Policy experts of varied political stripes have proposed a host of ways to eliminate excess spending without harming beneficiaries or the medical system. Some would charge higher Medicare premiums for those able to afford them, or raise the age of eligibility, or increase cost-sharing by beneficiaries to deter unnecessary use of medical care. All such proposals have strengths and weaknesses that need to be carefully analyzed.
A more radical proposal, championed primarily by Republicans, is to stop providing Medicare payments for specified benefits no matter the cost and instead give beneficiaries a set amount of money to buy private insurance policies that might not provide the same benefits. These so-called premium-support or voucher plans come in many flavors — some good, some bad — and would need to be carefully vetted. The most extreme version, proposed by Representative Ryan, would save the federal government a lot of money mainly by shifting big costs to beneficiaries and driving up costs for the rest of the health care system.
FEE-FOR-SERVICE Experts across the political spectrum agree that Medicare’s system for paying health care providers is a big part of its spending problem. The traditional Medicare program pays doctors separate fees for each of 7,000 different services, such as a diagnostic test, office visit or surgical procedure. This encourages excess use of medical tests and procedures because the doctors get more income as their services proliferate and the patient has little reason to question whether another M.R.I. so soon after the last one is really necessary.
The solution, most experts agree, is to have Medicare pay doctors and other health care providers fixed sums to manage a patient’s care and then let the doctors decide which services are truly necessary. Close monitoring would be needed to ensure that doctors don’t deny medically important services to improve their bottom lines.
The reform law is making a start with pilot programs and modest changes in payment policies to encourage coordinated care management. More vigorous action is needed. This can be done by strengthening provisions in the reform law (unless the Republicans succeed in repealing it) or by adding additional measures that gain bipartisan approval.
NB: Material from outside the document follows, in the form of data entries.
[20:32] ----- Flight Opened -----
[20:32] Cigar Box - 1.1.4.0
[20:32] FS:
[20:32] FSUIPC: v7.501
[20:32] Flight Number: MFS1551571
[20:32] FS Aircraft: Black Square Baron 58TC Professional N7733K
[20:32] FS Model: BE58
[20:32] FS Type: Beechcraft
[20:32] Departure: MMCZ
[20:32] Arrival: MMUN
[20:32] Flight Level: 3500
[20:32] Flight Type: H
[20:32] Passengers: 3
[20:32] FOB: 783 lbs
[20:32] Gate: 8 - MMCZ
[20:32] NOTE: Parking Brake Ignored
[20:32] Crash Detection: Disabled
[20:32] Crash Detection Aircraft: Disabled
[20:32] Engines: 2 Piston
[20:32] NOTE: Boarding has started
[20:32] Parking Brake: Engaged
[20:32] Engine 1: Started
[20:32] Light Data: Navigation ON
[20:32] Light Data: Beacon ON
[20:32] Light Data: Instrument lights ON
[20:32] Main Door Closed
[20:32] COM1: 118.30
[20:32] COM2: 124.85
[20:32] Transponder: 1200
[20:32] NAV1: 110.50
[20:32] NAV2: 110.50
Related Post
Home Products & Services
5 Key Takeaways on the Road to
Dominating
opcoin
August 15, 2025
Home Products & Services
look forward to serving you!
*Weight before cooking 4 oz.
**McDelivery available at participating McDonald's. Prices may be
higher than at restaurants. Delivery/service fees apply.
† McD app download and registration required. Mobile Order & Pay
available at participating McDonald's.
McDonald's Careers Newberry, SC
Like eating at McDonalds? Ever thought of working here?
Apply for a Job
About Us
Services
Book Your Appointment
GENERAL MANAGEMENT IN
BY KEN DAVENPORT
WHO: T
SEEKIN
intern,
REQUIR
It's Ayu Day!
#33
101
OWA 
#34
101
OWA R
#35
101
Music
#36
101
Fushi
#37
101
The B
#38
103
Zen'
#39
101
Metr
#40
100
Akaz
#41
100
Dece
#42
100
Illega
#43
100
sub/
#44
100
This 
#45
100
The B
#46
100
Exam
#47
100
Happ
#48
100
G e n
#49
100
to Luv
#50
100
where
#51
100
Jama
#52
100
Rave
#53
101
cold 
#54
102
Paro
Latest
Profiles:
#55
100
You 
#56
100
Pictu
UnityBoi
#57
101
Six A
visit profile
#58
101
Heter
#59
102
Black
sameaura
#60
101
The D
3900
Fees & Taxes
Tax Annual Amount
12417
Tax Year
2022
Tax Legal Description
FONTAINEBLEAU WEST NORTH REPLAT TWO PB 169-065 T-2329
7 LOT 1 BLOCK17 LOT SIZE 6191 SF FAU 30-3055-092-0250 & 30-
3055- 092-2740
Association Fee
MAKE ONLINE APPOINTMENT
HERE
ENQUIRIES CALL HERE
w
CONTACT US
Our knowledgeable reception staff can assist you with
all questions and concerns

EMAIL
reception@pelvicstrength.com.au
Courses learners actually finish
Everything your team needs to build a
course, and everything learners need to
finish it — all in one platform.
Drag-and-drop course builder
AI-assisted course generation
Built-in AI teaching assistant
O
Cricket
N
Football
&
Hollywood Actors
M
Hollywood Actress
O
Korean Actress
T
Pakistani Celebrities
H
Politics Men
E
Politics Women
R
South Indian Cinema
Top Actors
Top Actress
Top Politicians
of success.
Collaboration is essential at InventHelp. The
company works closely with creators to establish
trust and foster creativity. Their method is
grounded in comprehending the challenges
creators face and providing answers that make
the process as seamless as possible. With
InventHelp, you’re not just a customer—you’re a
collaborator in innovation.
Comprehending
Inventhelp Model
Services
BENEFITS Medicare reform should not just be about saving money. Medicare’s coverage has some glaring gaps that need fixing. There is no provision for long-term care in nursing homes or at home, forcing many middle-class people to impoverish themselves to qualify for Medicaid. And patients can be socked with very high or very low rates of cost-sharing depending on whether care is delivered in a hospital, nursing home, by a doctor or at home. This crazy-quilt pattern confuses patients about the costs they will have to pay and almost certainly complicates and drives up the costs of administering the program.
At this point, the supercommittee looks close to implosion. But the last time Washington tried for a quick fix of Medicare, in 1997, it did not turn out well. Congress devised a flawed formula that was supposed to hold down payments to doctors. Instead, many doctors simply expanded the number of services delivered to keep their incomes high, while Congress — after being lobbied — has postponed the payment cuts year after year. To catch up with the formula, Congress would have to cut physician reimbursements by 29 percent next year. That obviously shouldn’t happen and won’t.
That cautionary tale is in no way an argument for inaction. It is an argument for serious, unhurried analysis in a less polarized climate. That is the only way to fix this vital program.